Biden blasts Trump as a ‘despicable’ danger to democracy

Biden blasts Trump as a ‘despicable’ danger to democracy

President Joe Biden on Friday declared that defending democracy from the extremist forces that fueled the Jan. 6 insurrection three years ago was the nation’s “sacred cause,” one that would be at the heart of his reelection bid.

In what resembled an unofficial campaign kickoff, Biden took square aim at his likely general election opponent, Donald Trump, denouncing his efforts to remain in power after the 2020 election. Unleashing his strongest language yet against his once and possibly future foe, Biden tore into his predecessor, deeming Trump “despicable” and a danger to the nation he once led.

“Whether democracy is still America’s sacred cause is the most urgent question of our time. It is what the 2024 election is all about,” Biden told a crowd gathered in Valley Forge, Pennsylvania.

“The choice is clear: Donald Trump’s campaign is about him. Not America, not you,” the president continued. “Donald Trump’s campaign is obsessed with the past, not the future. He’s willing to sacrifice our democracy, put himself in power.”

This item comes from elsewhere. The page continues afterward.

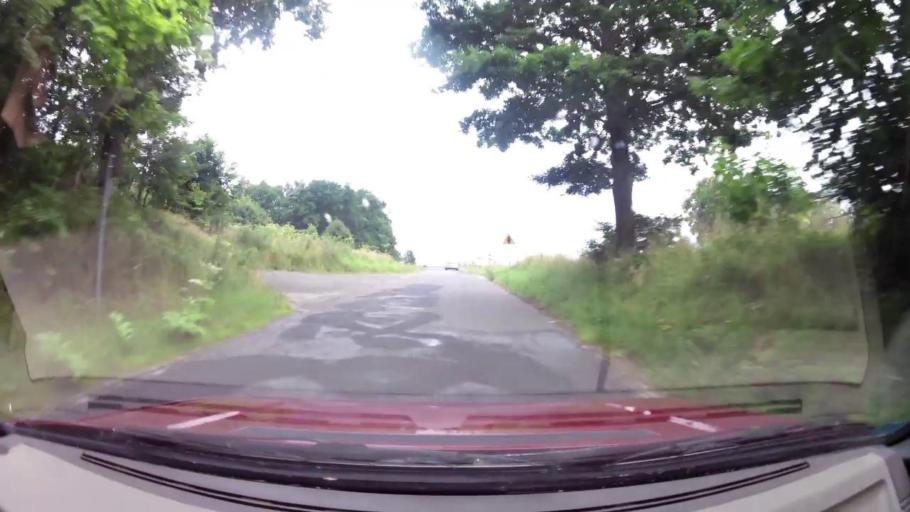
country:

The looming rematch between Biden and Trump would present America with an unprecedented stark choice of visions for the future, and the incumbent president set the stakes for the election as a defining moment for the nation. Biden both invoked distant history of George Washington at Valley Forge, as well as the searing images from the U.S. Capitol riot three years ago, to connect the American traditions of fighting for freedom while also being willing to relinquish power.

The president recalled how the mob “waving Trump flags and Confederate flags, stormed right past” a Washington portrait that was commissioned by an artist impressed that the general had handed over his military commissioner after the war instead of trying to become king.

“In America, our leaders don’t hold on to power relentlessly. Our leaders return power to the people — willingly. You do your duty. You serve your country,” Biden said.

The president, at times, seemed equally incredulous and disgusted by Trump’s behavior, which included embracing a choir of Jan. 6 convicts, celebrating the assault of former Speaker Nancy Pelosi’s husband, and simply standing by as violence raged nearby at the Capitol.

“It was among the worst derelictions of duty by a president in American history,” he said.

Biden once was reluctant to call out Trump by name. That was not the case Friday, as he ran through a catalog of his predecessor’s incendiary actions and words, including his refusal to denounce political violence, his warm words for dictators and his use of language evocative of Nazi Germany.

He deemed Trump “the election denier in truth” and declared that his efforts to overturn the results of the 2020 election only proved that “I won the election and he was a loser.”

Biden aides have been confident that voters — like they did in the 2022 midterms — would rally behind the cause of democracy. But it is becoming less clear how true that assertion is the further the country moves away from the riots that day. Biden himself noted that Republicans who once distanced themselves from Trump have embraced him again, and a recently released Washington Post-University of Maryland poll found that 34 percent of Republican voters falsely believe the FBI organized the attempted insurrection.

The Biden campaign is hoping that speeches like the one Friday will help remind voters of what happened, in addition to framing the stakes ahead.

“We all know who Donald Trump is,” Biden said. “The question we have to answer is: Who are we? That’s what’s at stake.”

Biden aides had long considered holding an event near Valley Forge, the famed headquarters of Gen. Washington’s Continental Army during the American Revolution. The site has historical resonance not just as a venue for a battle for liberty, but also for the decisions Washington later made. Washington twice willingly gave up power: first, he resigned his military commission and then later walked away from the presidency after two terms.

Biden made the fight for democracy and denouncing political violence central to his 2020 campaign and to the party’s message for the midterm elections two years later. He delivered one closely watched speech at Philadelphia’s Independence Hall and then another not far from the Capitol just days after Pelosi’s husband was beaten by an attacker who prosecutors said was influenced by extremist rhetoric.

Biden returned to the theme last year during a speech at the McCain Institute, and aides suggested that it would become a staple of the upcoming campaign. At Valley Forge, he toured Washington’s quarters and a memorial before delivering his speech at a nearby community college.

During the speech, Biden extended the concept of freedom to other areas, including access to the vote, abortion rights and economic fairness. But he said none of those would be possible “if democracy falls.”

Biden plans to pair the Valley Forge speech — which was originally slated for Saturday, the third anniversary of the insurrection, but pushed up a day because of an impending winter storm — with one Monday at Mother Emanuel AME Church in Charleston, South Carolina. The historic church was the site of a racist mass shooting in 2015. Aides said Biden’s address at the church will link that violence to hateful extremism, while also acting as outreach to Black voters.

Biden’s itinerary in the coming days reflects a series of key electoral goals. Pennsylvania is considered by many political operatives to be the most important state on the map to November and the one in which Biden has spent the most time since taking office. And his visit to South Carolina will underscore just how critically he regards the state, which holds the year’s first sanctioned Democratic primary.